I am not, as far as I know, a woman, but I could find it incredibly useful to go "somewhere" and get 3-D scanned / measured and then have a giant clustered database translate my exact physical measurements into this mfgrs idea of a "M" vs this mfgrs idea of a "L" or whatever. Not to mention shoes, where I'm about a 10.75 so 50/50 odds if a 11 fits me better than a 10.5, and some kind of "big data" might help. Money saved in return shipping alone might make it financially worthwhile for amazon to run a "scanning booth" store.

There was a German company that tried this using a webcam and a Compact Disc (for size reference).

http://site.upcload.com/

I still think the best solution is to measure the normal tailors measurements with a tape, upload them, and then have manufacturers upload the exact measurements of their clothing in corresponding areas.

Crowdsourcing would allow people to mention wash shrinkage, and tolerance delta's for items.

Be cool to say I'm X size, and this is my favorite shirt. Show me more that are of similar measurements.

brb, going to start coding.

Some companies are already doing that. True Fit is the one I've seen when shopping for an Arc'teryx jacket. I think I've seen it elsewhere, but I couldn't tell you where.

It wasn't particularly accurate, in my experience.
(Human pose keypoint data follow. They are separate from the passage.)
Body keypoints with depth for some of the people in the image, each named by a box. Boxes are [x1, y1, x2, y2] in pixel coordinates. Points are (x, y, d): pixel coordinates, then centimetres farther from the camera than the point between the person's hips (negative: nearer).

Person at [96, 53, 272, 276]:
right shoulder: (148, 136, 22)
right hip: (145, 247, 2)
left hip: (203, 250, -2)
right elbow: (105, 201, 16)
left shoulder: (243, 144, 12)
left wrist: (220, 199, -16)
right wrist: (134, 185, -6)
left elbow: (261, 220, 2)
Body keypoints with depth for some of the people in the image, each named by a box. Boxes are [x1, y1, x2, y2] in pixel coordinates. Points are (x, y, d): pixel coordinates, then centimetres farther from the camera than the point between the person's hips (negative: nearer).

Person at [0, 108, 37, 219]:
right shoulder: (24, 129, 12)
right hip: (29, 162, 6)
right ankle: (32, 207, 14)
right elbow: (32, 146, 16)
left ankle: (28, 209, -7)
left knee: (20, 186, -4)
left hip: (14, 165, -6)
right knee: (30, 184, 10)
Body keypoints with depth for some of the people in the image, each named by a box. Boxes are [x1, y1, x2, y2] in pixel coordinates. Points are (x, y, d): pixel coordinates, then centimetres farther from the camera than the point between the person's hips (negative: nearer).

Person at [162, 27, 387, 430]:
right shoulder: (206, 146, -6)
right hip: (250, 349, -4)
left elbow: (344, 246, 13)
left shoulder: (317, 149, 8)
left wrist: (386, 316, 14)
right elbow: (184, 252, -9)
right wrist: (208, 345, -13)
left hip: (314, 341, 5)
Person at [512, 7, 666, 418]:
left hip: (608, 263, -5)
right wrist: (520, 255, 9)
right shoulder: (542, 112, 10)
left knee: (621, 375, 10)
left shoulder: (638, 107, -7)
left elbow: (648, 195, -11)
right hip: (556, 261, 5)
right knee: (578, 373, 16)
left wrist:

It told me to get a medium when a small actually fit better, but it also didn't have my favorite shirt in its database, so I had to go with something that had a decent but worse fit as a comparison.

Also, returns. How cool would it be if you could just run the product down the street to return it instead of having to ship it back?
I actually get cat food and water fountain filters as a subscription through Amazon and they always offer me kitty litter on the home page. They just don't have the kind I use.
On the other hand, I'm sure they've made you think a time or two about buying your brand of kitty litter from them....
Have we learned nothing from pets.com and the expense of shipping heavy pet products? :)
> Have we learned nothing from pets.com and the expense of shipping heavy pet products? :)

It gets shipped even if you buy it in a retail store.

Pets.com was a great idea poorly executed about a decade too early.

There's a difference between shipping on a pallet in the same semi trailer as 51 other pallets and shipping in a cardboard box from a fulfillment center.

Who's doing pets.com's modern equivalent now?

>I click checkout and it tells me to just go pick up the item from Radio Shack on 6th and Weidler.

I'd much prefer it showing up at my door in two days and would view this as a major UX detriment. It may not be a common feeling, but the opportunity cost of spending an hour or so running errands to various brick and mortar locations around town multiple times a week is a major reason I'm a prime member and do a huge amount of my shopping through Amazon.

I definitely don't disagree. I'm a prime member as well and feel the 2 day shipping is the sweet spot for time waited for my stuff.
That sounds new like a miserable experience. Does anyone actually like online ordering with instore pickup?
When shipping costs add 50% to the price of a cheaper item, and the store is convenient, free instore pickup is a killer feature. I've bought lots of stuff that way from Walmart.
I have done that precisely once with a very large monitor where I inspected it before signing. No not want UPS box with rattle of broken glass.

I suppose you could do fresh food that way, get my avocados ready ahead of time, but show me them before I sign for them.